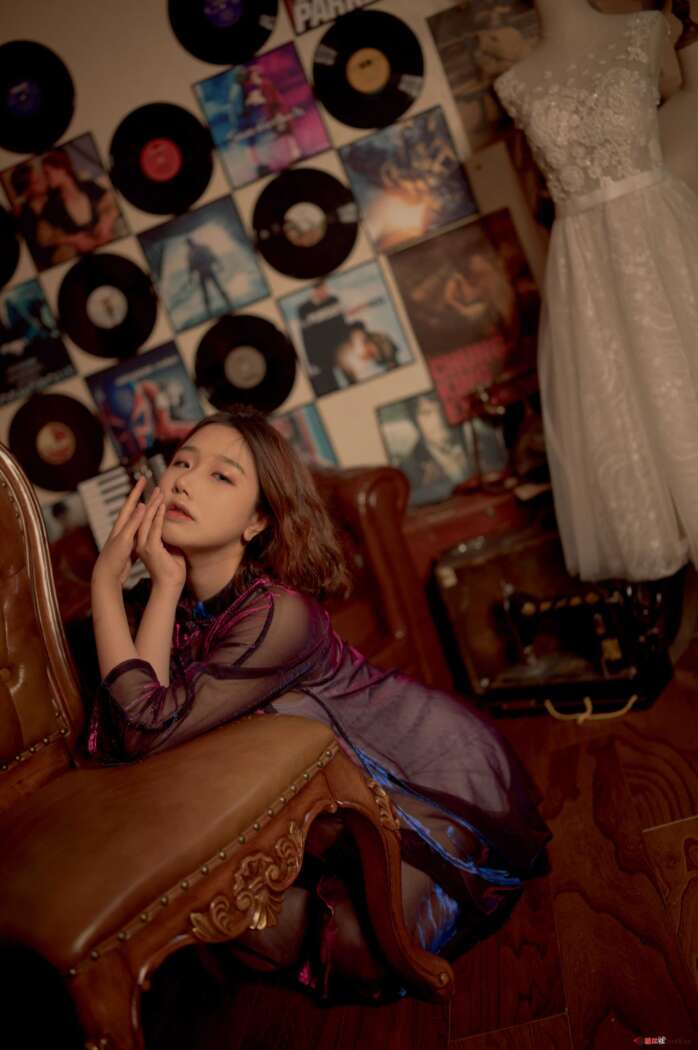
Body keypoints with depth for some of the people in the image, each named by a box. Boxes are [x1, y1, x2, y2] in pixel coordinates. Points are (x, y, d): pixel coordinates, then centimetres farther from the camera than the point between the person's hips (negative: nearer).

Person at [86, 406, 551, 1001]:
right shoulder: (158, 602, -10)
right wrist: (166, 583, -27)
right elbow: (132, 735, -25)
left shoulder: (279, 613, -33)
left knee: (361, 948, -15)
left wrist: (107, 580, -32)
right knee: (267, 936, -7)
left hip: (431, 769, -6)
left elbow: (152, 730, -35)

--

Omitting the images, transcribe every record exactly.

- Answer to this problem -
Body keypoints with depth for some of the people in the image, each named by a box. Boxes are [x1, y1, x2, y2] in pixel coordinates. Points are (x, y, d): pixel coordinates, then centimetres farther from the camera than the point between the person's hips (negative: nearer).

Person at [86, 406, 551, 1001]:
right shoulder: (158, 602, -10)
right wrist: (166, 583, -27)
right elbow: (132, 735, -25)
left shoulder: (279, 613, -33)
left knee: (361, 948, -15)
left wrist: (107, 580, -32)
right knee: (267, 936, -7)
left hip: (431, 769, -6)
left elbow: (152, 730, -35)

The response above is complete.